Наконец-то получила от вас весточку. Я очень рада, что вы уже в Польше. Я так ждала хоть строчку. Поверьте, порой так трудно бывает ждать, даже всего один лишний день. В конце концов я решила уехать из Кальварии.
Живу я во Вроцлаве, в собственной трехкомнатной квартире. Только-только ее обставила. У меня очень уютно и тихо. Когда-нибудь, когда все уже отстроят, под нашими окнами будет, пробегая, звонить трамвай. Пока улица тихая и пустынная.
Все это время после отъезда из Кальварии я работаю в Красном Кресте. Мне уже давно полагается отпуск. К сожалению, у нас должна быть реорганизация, и отпусков пока не дают.
Уверяю вас, веду я себя хорошо; вам за меня краснеть не придется. Как только смогу, приеду в Кальварию, но Красный Крест – это как армия, без разрешения работы не бросишь.
Мама, может, вы приедете во Вроцлав? Я была бы так рада. Здесь можно спокойно работать и жить. Места хватит всем.
Дорогая мама, мне в этом году исполняется восемнадцать лет. Я уже не ребенок. Я хорошо сделала, что приехала сюда. У меня есть все, что нам нужно, вам и мне. Нищета нам не грозит. Себя-то мы наверняка прокормим.
Приезжайте, сами увидите, как тут. Лучше во всем разобраться на месте. Я всегда старалась быть хорошей дочерью и в этом смысле нисколько не изменилась. Пожалуйста, не показывайте письмо бабушке, она меня ненавидит, я это знаю.
Привет хозяйке. Надеюсь, что вы все-таки приедете, хотя бы на несколько дней.
Крепко целую.
Катажина.
P.S. В Кальварию я не вернусь ни за что на свете. Мне там было очень и очень плохо».
Однажды поздним вечером, когда я уже лежала в постели, в дверь позвонили.
«Один звонок? – удивилась я. – Кто это может быть? Люцина всегда звонит два раза».
– Кто там? – решительно спросила я.
Сначала за дверью было тихо, потом я услышала незнакомый женский голос:
– Откройте, пожалуйста. Я от Люцины Орловской. У меня есть записка.
Я осторожно, не снимая цепочки, приоткрыла дверь, взяла записку и прочла:
«Катажина!
Пусти пани Дзюню. Она у тебя переночует. Завтра я тебе все объясню.
Люцина».
Только теперь я сняла цепочку и пригласила незнакомку войти:
– Пожалуйста, проходите. Простите, что не сразу вас впустила. Я дома одна и особой храбростью не отличаюсь.

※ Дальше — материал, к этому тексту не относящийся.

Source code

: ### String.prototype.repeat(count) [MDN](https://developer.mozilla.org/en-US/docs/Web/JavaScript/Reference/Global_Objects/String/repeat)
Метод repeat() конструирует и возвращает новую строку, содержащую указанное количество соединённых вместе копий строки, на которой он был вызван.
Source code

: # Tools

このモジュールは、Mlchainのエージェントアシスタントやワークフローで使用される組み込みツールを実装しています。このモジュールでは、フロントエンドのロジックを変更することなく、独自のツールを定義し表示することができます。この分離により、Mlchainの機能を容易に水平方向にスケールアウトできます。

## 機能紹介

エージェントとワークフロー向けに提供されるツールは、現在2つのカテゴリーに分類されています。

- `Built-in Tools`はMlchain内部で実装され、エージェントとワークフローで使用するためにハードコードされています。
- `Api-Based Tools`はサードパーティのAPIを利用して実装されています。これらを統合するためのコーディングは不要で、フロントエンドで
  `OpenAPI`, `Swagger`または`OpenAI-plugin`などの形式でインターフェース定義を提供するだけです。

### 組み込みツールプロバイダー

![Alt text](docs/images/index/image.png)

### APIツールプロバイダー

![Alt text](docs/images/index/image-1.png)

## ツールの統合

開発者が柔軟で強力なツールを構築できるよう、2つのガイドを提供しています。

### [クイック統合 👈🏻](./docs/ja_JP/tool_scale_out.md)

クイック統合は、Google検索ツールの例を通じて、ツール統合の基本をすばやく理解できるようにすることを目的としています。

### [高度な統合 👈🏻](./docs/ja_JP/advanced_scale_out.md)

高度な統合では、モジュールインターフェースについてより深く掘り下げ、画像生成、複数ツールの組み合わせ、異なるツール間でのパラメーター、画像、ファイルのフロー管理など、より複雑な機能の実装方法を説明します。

Женщина сняла пальто, высвободилась из большого платка, в который была закутана. Теперь я могла ее рассмотреть. Еще не так давно она показалась бы красивой, но сейчас это была страшно худая и грязная женщина. Руки словно вымазаны угольной пылью, одежда изношенная, рваная.
Мы молча изучали друг друга, наконец, я спохватилась и, смутившись, воскликнула:
– Милости прошу! Вы гостья Люцины, так что будьте здесь как у нее или у себя дома. Хотите сразу принять ванну или, может быть, мы сначала перекусим?
– Если разрешите, мне хотелось бы сперва выкупаться. Но прежде всего надо объяснить, кто я и откуда.
– Потом расскажете. Располагайтесь, пожалуйста.
«Интересно, откуда она родом? – подумала я и тотчас же сообразила – Да, конечно, с Виленщины, сразу можно догадаться по ее выговору».
– Ванна готова. Сюда, пожалуйста!
Женщина по-прежнему нерешительно стояла в передней.
– Видите ли, – неуверенно проговорила она. – Видите ли, здесь так чисто… Не знаю, как вам и сказать. Люцине я говорила.
– Мне можете говорить прямо, как Люцине. Постараюсь вас понять.
– Дело в том… вещи на мне грязные. Я много скиталась и, чего уж скрывать, вся завшивела. Лучше всего было бы сразу все сжечь.
– Это не беда, мы сейчас все сожжем. Пижама и купальный халат для вас найдутся, у меня этого добра в избытке. А завтра раздобудем остальное.
Женщина взяла белье и послушно пошла в ванную.
Кто она? Может, родственница Люцины? Очень уж худа и измучена. Почему Люцина послала ее одну, так поздно? Она ведь могла заблудиться. Впрочем, чем гадать, лучше приготовить ужин.
Когда незнакомка поела и я принесла ей чай, в дверь снова позвонили, на этот раз два раза. Пришла Люцина.
– Представляешь, я в пять утра уезжаю в командировку, а освободилась всего час назад, но не могла не прийти. Я себе места не находила… – затараторила она прямо с порога.